▶ [Work request 1]
In the theses summary, what is said to take the place of the formally documented organization chart?
▶ [Work request 2]
Set down the part of the theses summary from "The authors, through" to "to remain viable.", word for word.

▶ [Text under study]

The authors, through the remaining theses, then examine the impact that these changes will have on organizations and how, in turn, organizations will need to respond to the changing marketplace to remain viable.

=== Theses 14 – 25: Organizations entering the marketplace ===

With the emergence of the virtual marketplace, the authors indicate that the onus will be on organizations to enter the marketplace conversation (thesis 25) and do so in a way that connects with the ‘voice’ of the new marketplace (thesis 14–16) or risk becoming irrelevant (thesis 16).

=== Theses 26–40: Marketing & Organizational Response ===

The authors then list a number of theses that deal with the approach that they believe organizations will need to adopt if they are to successfully enter the new marketplace (thesis 26) as it is claimed that those within the new marketplace will no longer respond to the previously issued mass-media communications as such communication is not ‘authentic’ (thesis 33.)

=== Theses 41–52: Intranets and the impact to organization control and structure ===

More fully exploring the impact of the intranet within organizations, theses forty-one through fifty-two elaborate on the subversion of hierarchy initially listed as thesis seven. When implemented correctly (theses 44–46), it is suggested that such intranets re-establish real communication amongst employees in parallel with the impact of the internet to the marketplace (thesis 48) and this will lead to a 'hyperlinked' organizational structure within the organization which will take the place of (or be utilized in place of) the formally documented organization chart (thesis 50).

=== Theses 53–71: Connecting the Internet marketplace with corporate Intranets ===

The ideal, according to the work, is for the networked marketplace to be connected to the networked intranet so that full communication can exist between those within the marketplace and those within the company itself (thesis 53.)
Achieving this level of communication is hindered by the imposition of ‘command and control’ structures (thesis 54–58) but, ultimately, organizations will need to allow this level of communication to exist as the new marketplace will no longer respond to the mass-media ‘voice’ of the organization (theses 59–71)

=== Theses 72–95: New Market Expectations ===

Theses seventy-two through ninety-five aim to identify the expectations (theses 76, 77, 78, 95) and changes (thesis 72) that exist within the new marketplace and how those expectations and changes will require a corresponding change from organizations (theses 79, 84, 91, 92, 94).

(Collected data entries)

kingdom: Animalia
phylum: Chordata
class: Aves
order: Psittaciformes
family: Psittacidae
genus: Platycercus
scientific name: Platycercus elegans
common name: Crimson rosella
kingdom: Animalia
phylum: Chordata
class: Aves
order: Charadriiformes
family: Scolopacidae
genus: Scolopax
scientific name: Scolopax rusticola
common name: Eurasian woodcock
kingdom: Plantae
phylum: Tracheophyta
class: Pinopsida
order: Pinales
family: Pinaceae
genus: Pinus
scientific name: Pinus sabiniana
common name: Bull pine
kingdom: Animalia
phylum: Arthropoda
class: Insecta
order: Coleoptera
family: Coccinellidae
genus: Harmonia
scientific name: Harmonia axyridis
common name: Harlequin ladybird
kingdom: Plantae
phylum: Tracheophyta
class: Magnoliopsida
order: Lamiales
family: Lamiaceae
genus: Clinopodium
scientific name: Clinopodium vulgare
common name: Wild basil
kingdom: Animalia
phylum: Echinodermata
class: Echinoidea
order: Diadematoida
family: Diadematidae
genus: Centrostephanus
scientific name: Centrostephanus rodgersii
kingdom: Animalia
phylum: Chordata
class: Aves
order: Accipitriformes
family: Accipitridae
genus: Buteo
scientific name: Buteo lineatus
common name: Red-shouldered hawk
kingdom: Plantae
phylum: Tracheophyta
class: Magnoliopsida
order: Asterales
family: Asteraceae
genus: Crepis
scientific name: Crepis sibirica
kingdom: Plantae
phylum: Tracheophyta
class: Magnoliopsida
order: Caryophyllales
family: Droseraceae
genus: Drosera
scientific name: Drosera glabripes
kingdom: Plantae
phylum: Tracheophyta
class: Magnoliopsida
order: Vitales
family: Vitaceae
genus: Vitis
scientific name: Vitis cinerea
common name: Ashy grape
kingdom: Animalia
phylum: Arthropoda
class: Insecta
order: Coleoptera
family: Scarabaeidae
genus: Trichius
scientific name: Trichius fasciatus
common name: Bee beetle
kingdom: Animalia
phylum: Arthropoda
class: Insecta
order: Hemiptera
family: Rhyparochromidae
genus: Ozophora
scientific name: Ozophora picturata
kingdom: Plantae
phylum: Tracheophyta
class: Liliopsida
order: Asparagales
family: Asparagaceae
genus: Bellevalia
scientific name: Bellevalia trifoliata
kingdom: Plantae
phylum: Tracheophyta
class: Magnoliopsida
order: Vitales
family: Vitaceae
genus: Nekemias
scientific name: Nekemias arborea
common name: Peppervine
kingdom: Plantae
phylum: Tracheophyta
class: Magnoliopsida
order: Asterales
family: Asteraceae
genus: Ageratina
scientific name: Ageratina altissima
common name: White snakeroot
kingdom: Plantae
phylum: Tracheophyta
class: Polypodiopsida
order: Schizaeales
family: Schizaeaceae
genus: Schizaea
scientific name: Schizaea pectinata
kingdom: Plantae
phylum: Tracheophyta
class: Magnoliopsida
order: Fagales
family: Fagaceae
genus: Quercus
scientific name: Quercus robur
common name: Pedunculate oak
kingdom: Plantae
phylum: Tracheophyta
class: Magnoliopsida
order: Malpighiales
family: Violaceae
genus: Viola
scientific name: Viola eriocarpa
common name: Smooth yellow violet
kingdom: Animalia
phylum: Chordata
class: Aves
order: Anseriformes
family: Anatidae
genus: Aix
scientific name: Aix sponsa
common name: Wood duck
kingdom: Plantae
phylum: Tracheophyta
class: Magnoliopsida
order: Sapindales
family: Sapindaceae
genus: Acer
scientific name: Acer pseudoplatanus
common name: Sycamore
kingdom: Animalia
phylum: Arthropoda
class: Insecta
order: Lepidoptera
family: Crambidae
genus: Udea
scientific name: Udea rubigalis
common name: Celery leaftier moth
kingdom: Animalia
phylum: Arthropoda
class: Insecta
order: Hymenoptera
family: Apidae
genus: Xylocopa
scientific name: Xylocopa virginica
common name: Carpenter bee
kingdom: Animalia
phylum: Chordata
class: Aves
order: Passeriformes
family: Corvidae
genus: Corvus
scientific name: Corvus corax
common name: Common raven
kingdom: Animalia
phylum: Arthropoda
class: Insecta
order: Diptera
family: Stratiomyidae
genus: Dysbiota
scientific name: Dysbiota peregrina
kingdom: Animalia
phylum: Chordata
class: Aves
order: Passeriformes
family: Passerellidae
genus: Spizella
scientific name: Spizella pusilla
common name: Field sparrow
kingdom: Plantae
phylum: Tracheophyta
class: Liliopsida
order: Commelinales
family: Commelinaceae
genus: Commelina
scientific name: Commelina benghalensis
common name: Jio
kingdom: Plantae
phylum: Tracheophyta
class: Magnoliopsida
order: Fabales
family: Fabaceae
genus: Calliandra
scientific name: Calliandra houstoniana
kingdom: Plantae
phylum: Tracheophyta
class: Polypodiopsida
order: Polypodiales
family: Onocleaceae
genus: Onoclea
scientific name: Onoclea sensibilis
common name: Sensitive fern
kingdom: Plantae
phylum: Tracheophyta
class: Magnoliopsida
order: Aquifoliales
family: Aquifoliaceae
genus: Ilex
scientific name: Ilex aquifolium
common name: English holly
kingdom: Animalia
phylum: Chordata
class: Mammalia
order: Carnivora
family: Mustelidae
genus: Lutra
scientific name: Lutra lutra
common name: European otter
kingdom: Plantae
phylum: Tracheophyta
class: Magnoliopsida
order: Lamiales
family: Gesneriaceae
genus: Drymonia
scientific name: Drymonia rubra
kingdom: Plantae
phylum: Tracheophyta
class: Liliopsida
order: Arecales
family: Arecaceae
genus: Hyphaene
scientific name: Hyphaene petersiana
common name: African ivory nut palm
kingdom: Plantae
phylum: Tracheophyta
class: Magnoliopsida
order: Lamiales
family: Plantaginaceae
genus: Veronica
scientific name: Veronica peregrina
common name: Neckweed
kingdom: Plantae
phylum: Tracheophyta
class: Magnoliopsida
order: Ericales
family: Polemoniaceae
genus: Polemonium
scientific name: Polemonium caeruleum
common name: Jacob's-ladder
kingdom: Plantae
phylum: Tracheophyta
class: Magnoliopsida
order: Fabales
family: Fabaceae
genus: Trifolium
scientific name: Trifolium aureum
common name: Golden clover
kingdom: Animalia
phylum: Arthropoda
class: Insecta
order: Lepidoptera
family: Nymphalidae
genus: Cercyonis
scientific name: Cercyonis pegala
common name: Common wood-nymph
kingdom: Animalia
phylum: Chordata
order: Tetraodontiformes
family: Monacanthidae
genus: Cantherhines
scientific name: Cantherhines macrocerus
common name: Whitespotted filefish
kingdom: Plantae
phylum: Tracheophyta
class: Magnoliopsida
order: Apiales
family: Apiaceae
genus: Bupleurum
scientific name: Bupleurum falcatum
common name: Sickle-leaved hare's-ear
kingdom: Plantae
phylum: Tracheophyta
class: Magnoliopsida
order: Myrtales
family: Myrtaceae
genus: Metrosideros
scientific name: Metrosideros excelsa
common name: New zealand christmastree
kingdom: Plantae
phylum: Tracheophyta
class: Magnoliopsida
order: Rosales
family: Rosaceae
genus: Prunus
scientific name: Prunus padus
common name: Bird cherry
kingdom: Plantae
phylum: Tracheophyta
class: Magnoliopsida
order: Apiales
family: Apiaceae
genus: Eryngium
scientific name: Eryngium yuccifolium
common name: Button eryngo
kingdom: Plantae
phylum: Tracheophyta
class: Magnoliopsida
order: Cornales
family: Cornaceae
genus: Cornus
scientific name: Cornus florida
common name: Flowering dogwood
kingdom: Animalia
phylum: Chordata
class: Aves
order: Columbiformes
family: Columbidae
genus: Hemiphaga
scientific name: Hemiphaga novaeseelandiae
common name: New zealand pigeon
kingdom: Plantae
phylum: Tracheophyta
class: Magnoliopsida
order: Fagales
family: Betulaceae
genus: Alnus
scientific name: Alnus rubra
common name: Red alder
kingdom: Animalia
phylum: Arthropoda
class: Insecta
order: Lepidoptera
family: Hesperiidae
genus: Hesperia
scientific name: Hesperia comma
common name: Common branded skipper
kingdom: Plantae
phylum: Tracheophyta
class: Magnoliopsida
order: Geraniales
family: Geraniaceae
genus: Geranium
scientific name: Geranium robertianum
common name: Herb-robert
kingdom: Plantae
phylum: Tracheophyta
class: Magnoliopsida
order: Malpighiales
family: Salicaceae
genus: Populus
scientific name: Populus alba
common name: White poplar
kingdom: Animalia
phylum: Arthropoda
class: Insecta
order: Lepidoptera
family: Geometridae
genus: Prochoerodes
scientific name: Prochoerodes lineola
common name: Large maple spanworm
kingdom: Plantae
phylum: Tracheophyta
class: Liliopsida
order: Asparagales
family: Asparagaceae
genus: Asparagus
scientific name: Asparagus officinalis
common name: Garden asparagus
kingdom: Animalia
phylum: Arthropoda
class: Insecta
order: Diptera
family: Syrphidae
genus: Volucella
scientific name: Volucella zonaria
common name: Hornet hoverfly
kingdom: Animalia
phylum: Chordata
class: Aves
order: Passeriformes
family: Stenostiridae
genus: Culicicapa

▶ [Task response 1]
A 'hyperlinked' organizational structure within the organization.

▶ [Task response 2]
The authors, through the remaining theses, then examine the impact that these changes will have on organizations and how, in turn, organizations will need to respond to the changing marketplace to remain viable.